At Henry’s I urged him up to his room. As we went up the stairs, I heard the phone ring. I closed the door and told Henry what my dad had said.
“Oh, shit. They know! Do you think mine do?”
“I know your parents and my parents have been talking a lot lately, so, if my parents know, so do yours.”
We sat thinking for a few minutes before Henry finally blurted out, “This is killing me! I have to know. C’mon.”
Down the stairs we went. Henry’s parents were sitting in their living room, both pretending to read. I knew they were pretending, because his mom’s eyes weren’t on the page and his dad had his magazine upside down. They were both smiling, almost bursting.
“OK, Mom, Dad, what do you know about me and Max?”
“Well,” his mother began, “we know you are very nice boys. We know you’re both smart. We know…”
“No.” Henry interrupted. “What do you know about our…our…”
“Relationship?” I put in.
“Yeah,” Henry said, “that.”
His dad began to laugh. “OK. We’ll stop teasing because we know you’re serious. We don’t ‘know’ anything except that you are good friends, but we and your parents, Max, suspect that you two believe you are in love and further, we suspect that, on those nights when Henry sleeps over at your house, there is more that goes on than sleeping.”

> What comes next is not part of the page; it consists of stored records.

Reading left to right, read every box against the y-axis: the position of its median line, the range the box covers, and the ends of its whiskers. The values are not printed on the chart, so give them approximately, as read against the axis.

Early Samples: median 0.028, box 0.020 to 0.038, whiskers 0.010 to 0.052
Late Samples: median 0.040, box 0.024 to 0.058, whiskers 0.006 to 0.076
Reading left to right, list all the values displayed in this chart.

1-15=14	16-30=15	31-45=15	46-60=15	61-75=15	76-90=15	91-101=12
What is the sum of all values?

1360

After a pause, Henry said quietly, “We don’t believe we’re in love; we know we’re in love. And yeah, to be honest, stuff has been going on.”
“I won’t ask you what has been going on,” his dad continued. “We all have pretty good imaginations. All we ask is that you be careful, keep healthy, and take care of yourselves and each other. And remember, that, as your parents told you, Max, high school romances don’t always last. If there ever comes a time when you part, be very careful of each other’s feelings and don’t, whatever you do, break each other’s trust.”

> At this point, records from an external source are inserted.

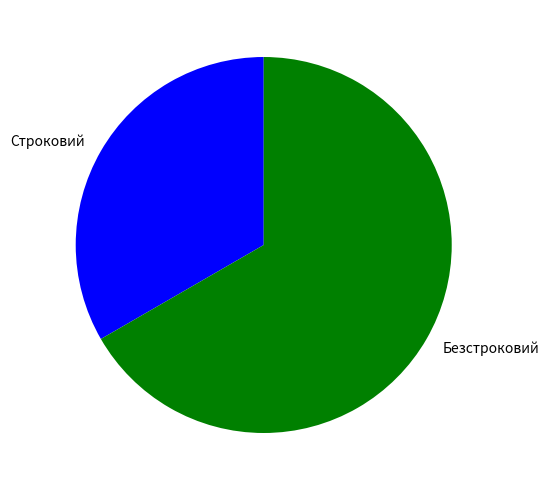

What is the smallest slice in the pie chart?

Строковий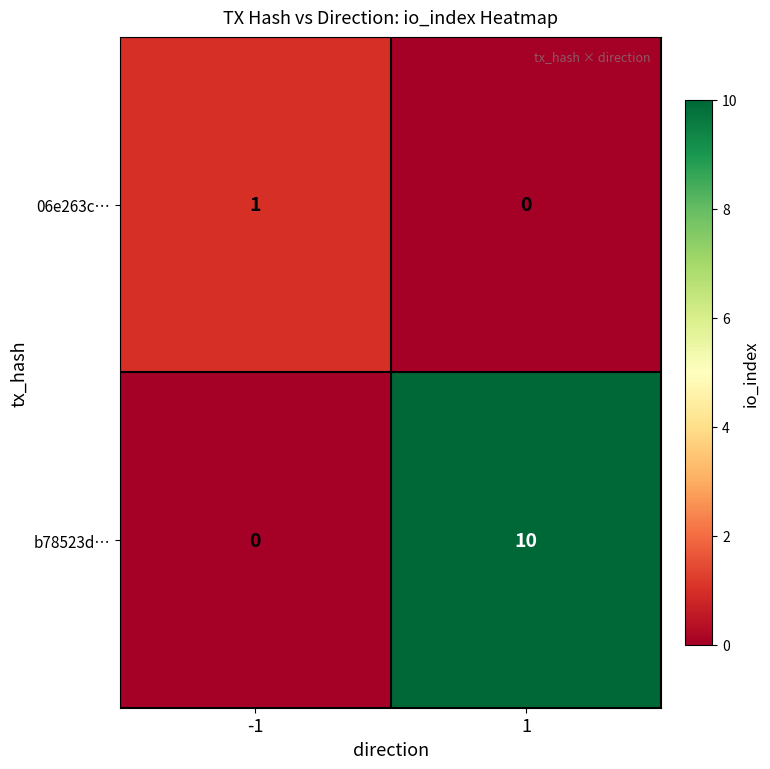

Which series has the largest total across all categories?

b78523d…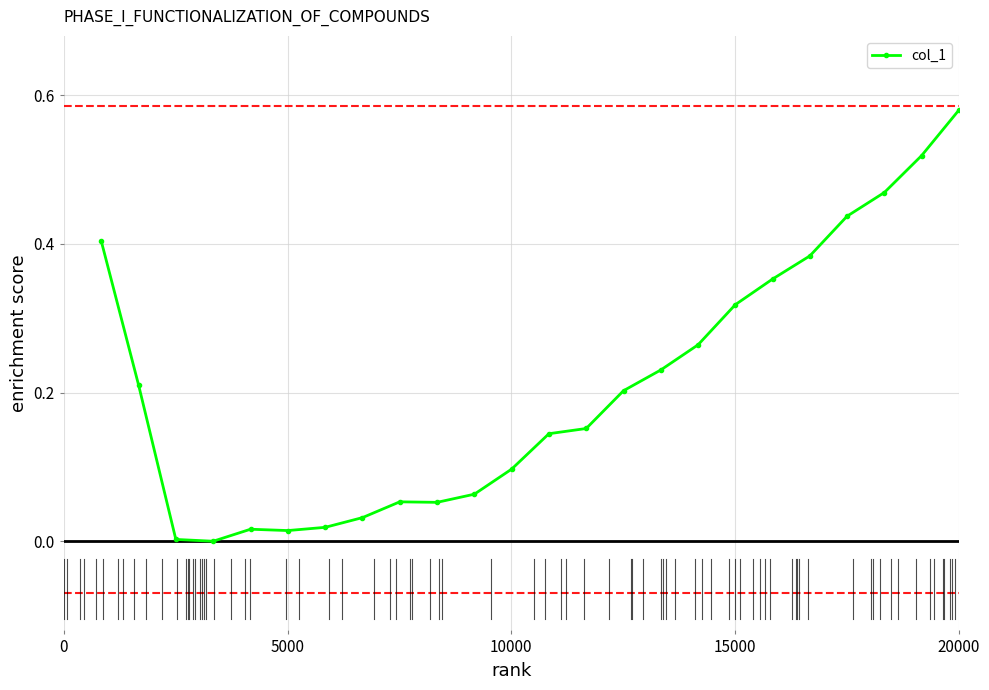

True or false: the data has more than 0 interior local peaks.

True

“So you approve?” I asked, astounded.
Mrs. Henderson answered, “This is not something for us to approve or disapprove. What you do in private is your concern as long as it doesn’t hurt either of you or anybody else. So we don’t disapprove or approve. We understand. Remember, boys, all four of your parents were young once. And,” she added, smiling, “look how well we turned out.”
Both Henry and I hugged his parents and then went to my house and hugged my parents.
I asked, “Mom, Dad, can Henry sleep over tonight?”
My parents burst into laughter, and Mom said, “Of course.”
That night, Henry and I moved the little table between the beds and pushed the beds together. No more beginning the night in boxers. We climbed quickly into bed. Meeting in the middle was a bit uncomfortable because of the crack, but we barely noticed. We were so wrapped in each other’s arms, both literally and figuratively, that nothing would have slowed us down.
After we shared our passion, more than once I might add, we went into the bathroom together. I turned on the shower, and when the temperature was right, we climbed in together and enjoyed washing each other all over for the first but certainly not the last time. We dried each other off and went back to bed.
In the dark, we snuggled, which we enjoyed almost as much as the sex. “Henry,” I said.
“We have the coolest parents.”
“Good night, Henry.”
“Good night, Max. Sweet dreams.”
We snuggled even closer together and dropped off to sleep.